如果她不再是公主,便也失去了和亲的资格,那么能去的,就只有孟妱阳。
但这念头只是一闪而过。
孟妱阳被她的沉默激怒,脸色难看:“事到如今你还在跟我摆架子?”
“孟静华,被一而再、再而三抛弃的滋味如何?你费了八年想守住的秦骁臣,如今只能看见我,你就是个笑话!”
秦骁臣……
孟静华心脏像被狠狠捅了一刀,掩在袖中攥紧的手微微颤抖。
孟妱阳看着她变了神色,苍白了脸,终于满意:“你放心,等你去和亲后,我会替你好好和九千岁在一起。”
说完,她就得意的转身离去。
孟静华坐在原地,拼命压抑着心里的痛苦。
可还是越来越发闷。
紧接着,一口鲜血喷了出来!
人也晕了过去。
翌日,更声刚敲过丑时,天刚泛亮。
宫女就一个接着一个走了进来。
孟静华这时才被吵醒:“你们来干什么?”
宫女低垂着头:“九千岁吩咐奴婢为殿下洗漱。
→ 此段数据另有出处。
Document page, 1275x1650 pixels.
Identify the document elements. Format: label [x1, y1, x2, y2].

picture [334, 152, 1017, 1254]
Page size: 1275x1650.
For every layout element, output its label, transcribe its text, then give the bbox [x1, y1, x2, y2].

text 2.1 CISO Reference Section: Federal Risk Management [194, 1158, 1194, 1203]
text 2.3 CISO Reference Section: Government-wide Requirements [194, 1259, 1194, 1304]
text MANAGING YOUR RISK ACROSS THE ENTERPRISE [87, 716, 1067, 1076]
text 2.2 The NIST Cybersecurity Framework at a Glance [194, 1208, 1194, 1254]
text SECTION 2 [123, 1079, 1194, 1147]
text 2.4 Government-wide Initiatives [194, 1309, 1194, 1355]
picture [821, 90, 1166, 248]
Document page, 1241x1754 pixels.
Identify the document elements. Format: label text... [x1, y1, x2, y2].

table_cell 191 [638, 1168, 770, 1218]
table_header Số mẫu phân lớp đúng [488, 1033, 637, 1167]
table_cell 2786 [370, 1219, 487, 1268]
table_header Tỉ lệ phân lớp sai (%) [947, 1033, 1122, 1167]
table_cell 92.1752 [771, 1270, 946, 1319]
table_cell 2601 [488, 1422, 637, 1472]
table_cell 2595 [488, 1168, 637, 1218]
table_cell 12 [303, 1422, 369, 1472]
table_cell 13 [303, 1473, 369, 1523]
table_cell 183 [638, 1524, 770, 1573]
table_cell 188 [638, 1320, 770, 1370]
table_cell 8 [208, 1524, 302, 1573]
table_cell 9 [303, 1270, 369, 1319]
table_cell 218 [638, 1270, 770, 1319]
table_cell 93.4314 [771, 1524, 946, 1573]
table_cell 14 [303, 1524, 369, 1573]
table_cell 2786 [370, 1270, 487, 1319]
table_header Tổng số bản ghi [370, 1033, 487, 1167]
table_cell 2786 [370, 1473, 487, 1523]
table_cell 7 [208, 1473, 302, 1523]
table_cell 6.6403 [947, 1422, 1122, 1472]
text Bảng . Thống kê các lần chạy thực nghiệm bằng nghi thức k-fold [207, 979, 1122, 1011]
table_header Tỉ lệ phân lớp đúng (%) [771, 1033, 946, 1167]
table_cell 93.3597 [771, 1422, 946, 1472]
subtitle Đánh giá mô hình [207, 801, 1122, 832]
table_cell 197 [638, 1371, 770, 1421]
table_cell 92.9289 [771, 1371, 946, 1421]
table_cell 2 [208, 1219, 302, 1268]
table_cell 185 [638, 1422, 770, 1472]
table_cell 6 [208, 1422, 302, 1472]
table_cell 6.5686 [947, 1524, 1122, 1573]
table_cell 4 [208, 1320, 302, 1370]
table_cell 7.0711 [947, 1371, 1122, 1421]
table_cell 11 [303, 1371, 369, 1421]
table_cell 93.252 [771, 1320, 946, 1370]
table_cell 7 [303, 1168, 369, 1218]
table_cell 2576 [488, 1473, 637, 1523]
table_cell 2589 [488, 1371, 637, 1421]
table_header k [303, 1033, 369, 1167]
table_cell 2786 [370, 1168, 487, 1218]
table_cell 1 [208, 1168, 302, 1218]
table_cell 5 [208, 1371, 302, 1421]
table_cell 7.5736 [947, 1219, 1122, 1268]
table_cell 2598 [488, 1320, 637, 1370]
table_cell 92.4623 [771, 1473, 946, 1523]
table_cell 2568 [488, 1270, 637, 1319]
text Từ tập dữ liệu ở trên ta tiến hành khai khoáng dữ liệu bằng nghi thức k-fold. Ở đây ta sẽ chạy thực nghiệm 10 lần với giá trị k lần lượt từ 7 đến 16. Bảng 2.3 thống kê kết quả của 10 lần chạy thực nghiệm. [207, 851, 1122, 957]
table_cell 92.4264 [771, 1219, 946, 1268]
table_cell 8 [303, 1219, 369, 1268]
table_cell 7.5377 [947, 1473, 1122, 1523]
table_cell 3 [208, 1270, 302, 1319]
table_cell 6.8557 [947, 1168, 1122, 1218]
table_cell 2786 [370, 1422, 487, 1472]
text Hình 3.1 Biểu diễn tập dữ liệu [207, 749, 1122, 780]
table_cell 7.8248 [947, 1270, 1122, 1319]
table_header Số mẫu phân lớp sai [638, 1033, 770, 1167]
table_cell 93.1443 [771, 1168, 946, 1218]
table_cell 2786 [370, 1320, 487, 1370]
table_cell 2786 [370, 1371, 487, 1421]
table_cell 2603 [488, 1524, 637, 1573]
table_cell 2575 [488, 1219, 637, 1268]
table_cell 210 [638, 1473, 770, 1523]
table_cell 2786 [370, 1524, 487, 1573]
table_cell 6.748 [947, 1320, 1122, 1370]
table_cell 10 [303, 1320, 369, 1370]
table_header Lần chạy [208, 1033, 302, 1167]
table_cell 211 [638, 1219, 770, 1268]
”
她们像是没看见地上那摊血迹一样,沉默的围着她梳妆打扮。
孟静华坐在妆台前,好像只剩下一具空壳。
她呆怔看着铜镜中的自己,红唇皓齿,一头乌发被尽数绾起,头戴金丝凤冠,雍容华贵。
心里的不甘却叫嚣着涌起。
明明是她先遇见秦骁臣,凭什么孟妱阳后来者居上?
她不愿意自己多年的爱恋落得这样的结尾,倏地起身跑了出去。
“殿下!殿下您去哪?”
“殿下您快回来,会误了时辰!”
……
孟静华充耳不闻,她现在只想见一见秦骁臣。
一路横冲直撞,就连秦府的侍卫也没能拦住她。
直到见到秦骁臣,孟静华原本满腹的话,如今只剩下一句。
“秦骁臣,你对我,当真没有过一丝心动?”
秦骁臣手中佛珠被拨弄的喀喀作响,却一直没说话。
最后,他瞥了一眼屋外的天,淡淡道:“殿下,时辰快到了。”
平淡的提醒,却让孟静华一直压抑的情绪彻底崩溃。
“秦骁臣,你明知我不愿嫁,你明知我只愿伴在你身侧!”
她眼中的泪水毫无征兆的落下,越发衬得整个人艳丽无双。
秦骁臣一向波澜不惊的眼底,划过抹暗色。
孟静华看在眼里,还在猜测他会不会对自己心软?
下一秒,秦骁臣却直接动手,亲自压着她进了宫,亲手将她送上了和亲的花轿。
花轿里。
孟静华的手脚被绳子捆住,嘴巴也被堵住,说不出话,只有不成句的呜咽。
脸上的妆容,也早被泪水浸湿融化,糊作一团。
可没有人在意。
和亲的队伍浩浩汤汤,一路驶向城外。
孟静华的身子随着马车的行驶摇晃,心却如枯木,死灰一般。
脑海中,不断涌现着秦骁臣将自己塞进花轿时,冷硬的俊脸。
那是……最后一面了吧?
八年爱情,却狼狈收尾。
孟静华眼眶又滚烫起来。
就在这时,花轿突然急停了下来。
猝不及防下,孟静华头磕在了木头上,一阵剧痛。
可她无知无觉,只能听到耳边骤然响起的那声:“殿下,留步!”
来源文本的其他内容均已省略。